Fox’s Fresh Take on the Legal Drama
Year: 2006 (1 season only)
Network: Fox
Creator: Jerry Bruckheimer
Principal cast: Victor Garber, Eammon Walker, Kerr Smith, Rebecca Mader
In a world blitzing through the news of the day and a culture of celebrity, Fox seemed the perfect network to greenlight Justice. Long removed from its Cops and When Animals Attack startup days, Fox has morphed into true must-see TV. House and various sports drive the fall schedule until American Idol and 24 nuke the winter and spring competition. Even Fox’s sister news network created a genuine celebrity in Bill O’Reilly.
Hollywood mogul Jerry Bruckheimer had already produced big screen blockbusters like Top Gun, Flashdance, Beverly Hills Cop and Pirates of the Caribbean when he began testing a legal procedural that made David E. Kelley’s The Practice look as staid as Perry Mason. There’s more than just the sizzle of snazzy computer graphics and cutting-edge science — Bruckheimer has inverted Columbo‘s success formula.
In that 1970s drama, Peter Falk played a rumpled police detective who pieced together a puzzle after viewers had already seen the crime. This was the classic time procedural, in which viewers followed detectives step by step as they solved the case. Other shows revealed the mystery in parallel with the detective unraveling the clues, or resorted to the hackneyed confess-all moment at the end of a show.
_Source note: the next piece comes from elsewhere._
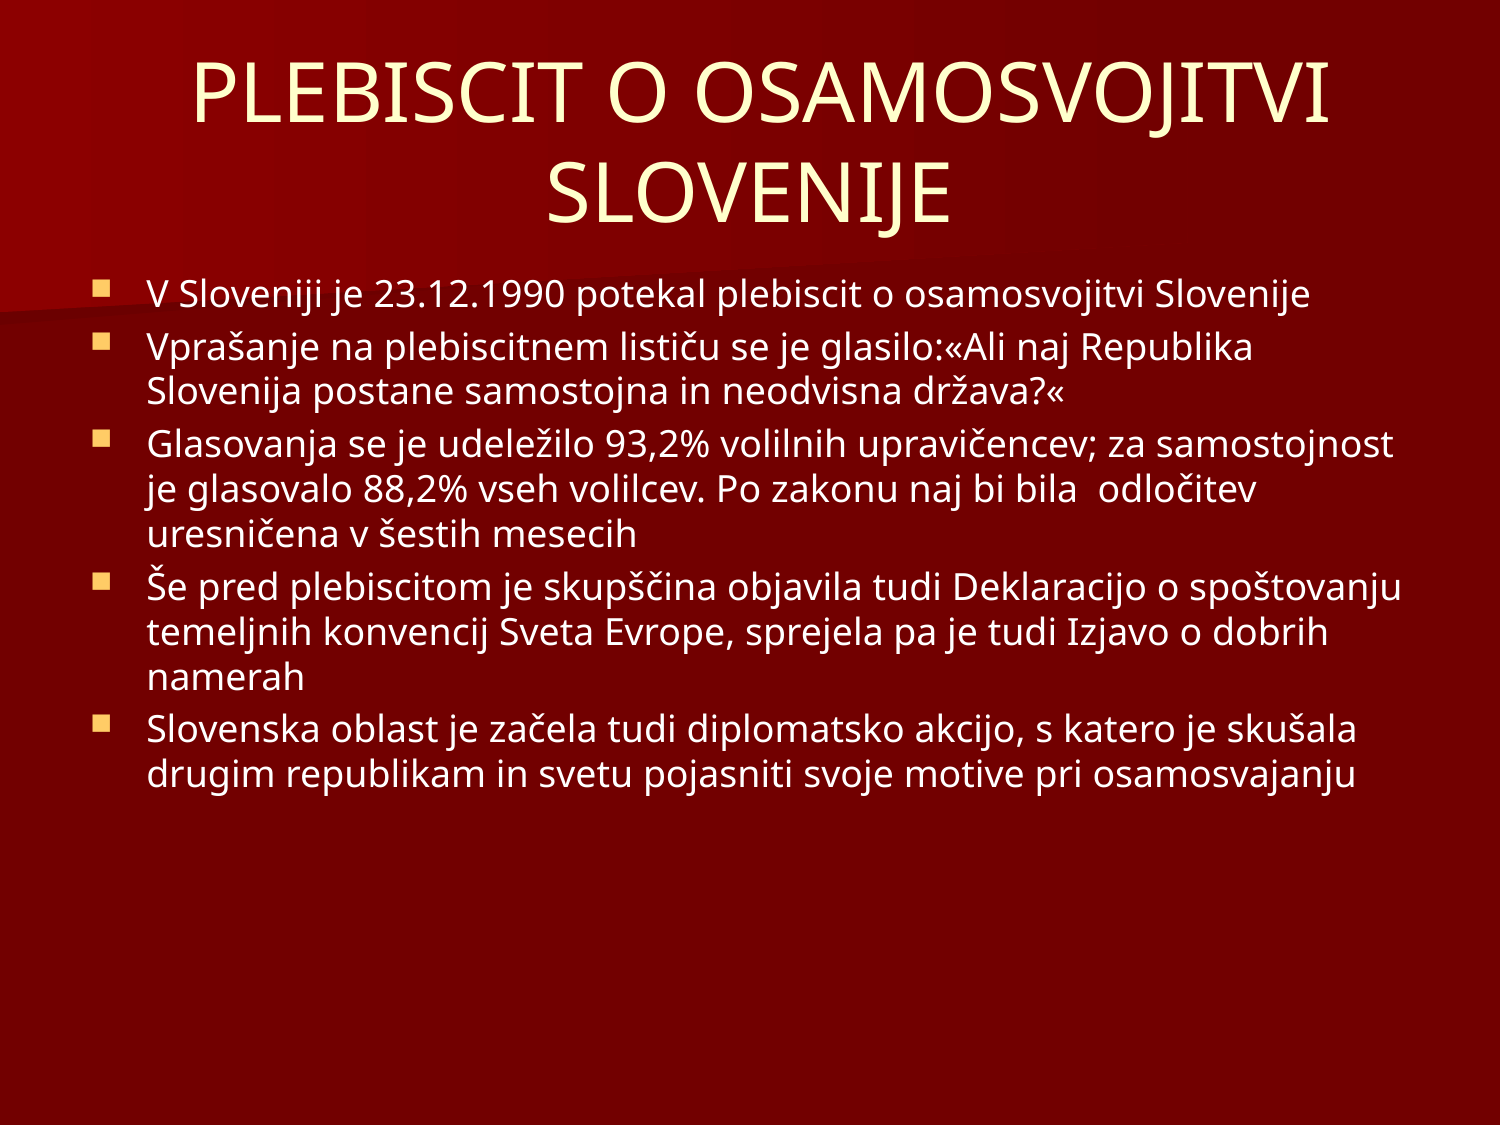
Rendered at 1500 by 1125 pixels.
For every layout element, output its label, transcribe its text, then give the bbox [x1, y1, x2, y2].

title PLEBISCIT O OSAMOSVOJITVI SLOVENIJE [75, 45, 1425, 233]
list V Sloveniji je 23.12.1990 potekal plebiscit o osamosvojitvi Slovenije Vprašanje na plebiscitnem lističu se je glasilo:«Ali naj Republika Slovenija postane samostojna in neodvisna država?« Glasovanja se je udeležilo 93,2% volilnih upravičencev; za samostojnost je glasovalo 88,2% vseh volilcev. Po zakonu naj bi bila odločitev uresničena v šestih mesecih Še pred plebiscitom je skupščina objavila tudi Deklaracijo o spoštovanju temeljnih konvencij Sveta Evrope, sprejela pa je tudi Izjavo o dobrih namerah Slovenska oblast je začela tudi diplomatsko akcijo, s katero je skušala drugim republikam in svetu pojasniti svoje motive pri osamosvajanju [75, 262, 1425, 1000]
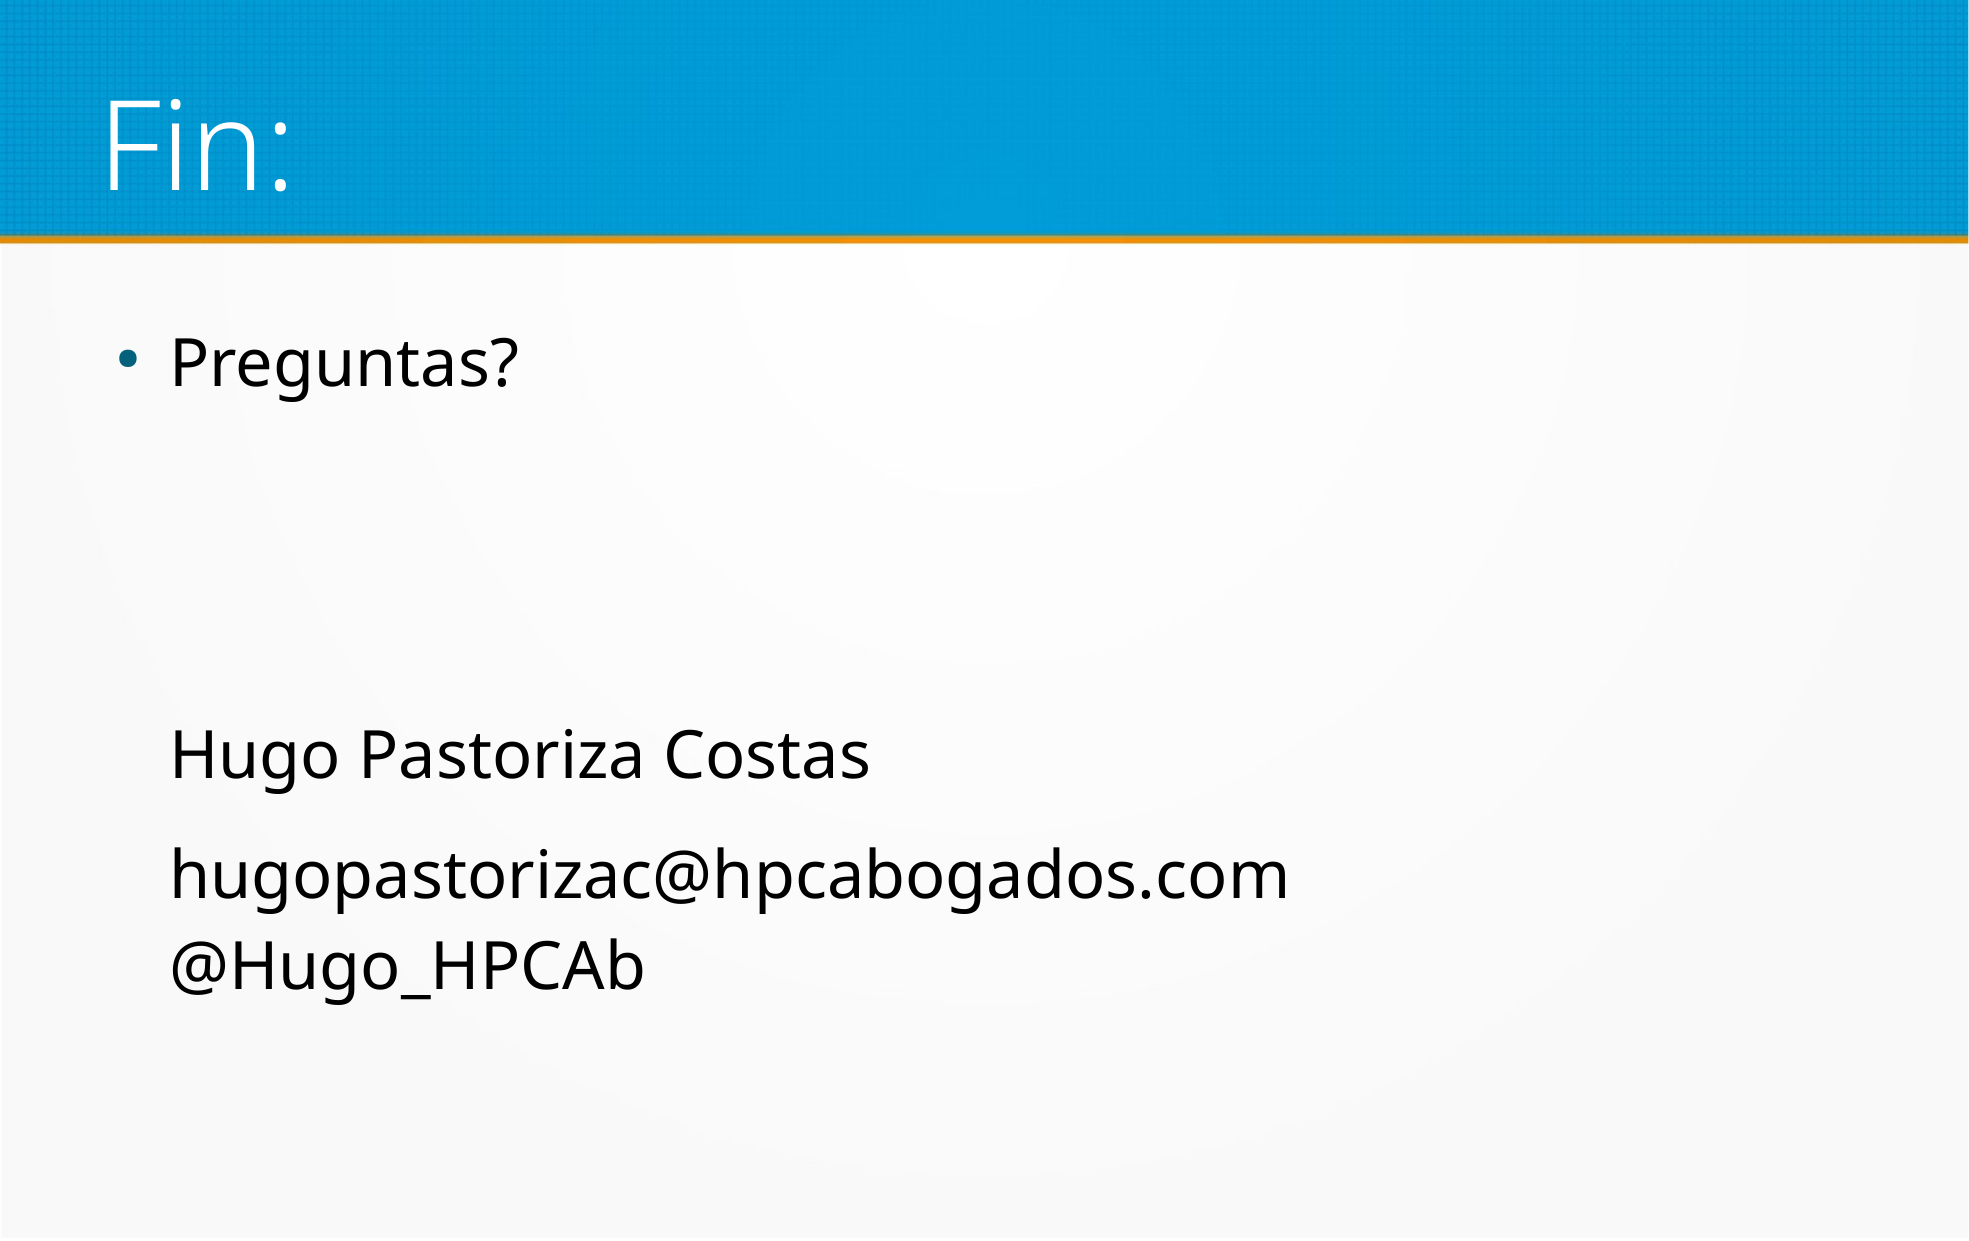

Justice does none of that. The mystery remains secret and the plot focuses on what the defense can muster to counter the prosecutor’s arguments. The unique twist is that each show ends with a verdict and a depiction of the actual events, allowing the viewer to determine if the verdict or the defense team were accurate.
Get An Edgy Cast For An Edgy Show
The unique format and byzantine plot twists only carry the show so far. The same holds true for the CNN-like shows, which feature a news crawl related to the plot — a terrific touch. The adrenaline flows even faster as Justice labels each segment with an ever-escalating series of subtitles, starting with innocent-sounding titles like “Client Interview” and careening from “Mock Trial” to “Cross-Examination”.
Bringing larger-than-life gravitas to the lead role of Ron Trott is veteran Broadway actor Victor Garber, who moves over from Alias. Joining him is fellow veteran Eammon Walker, who plays a former DA turned defense attorney. Walker brings a curt dignity to the ensemble as a law-and-order family guy. Also in the cast is handsome young Kerr Smith. Smith’s good looks cause hearts to flutter like they did on Dawson’s Creek, where he was one of the actors sharing the first gay male kiss on prime time.
The Bottom Line, Rabbit Ears and All
Justice is fun to watch, and the producers and writers have been smart enough to mix up the verdicts and keep people guessing whether defendants are guilty. There are plenty of permutations, pretty high-tech gadgets and a lot of character development still available for the team to play with if Justice joins the increasingly powerful Fox prime time juggernaut.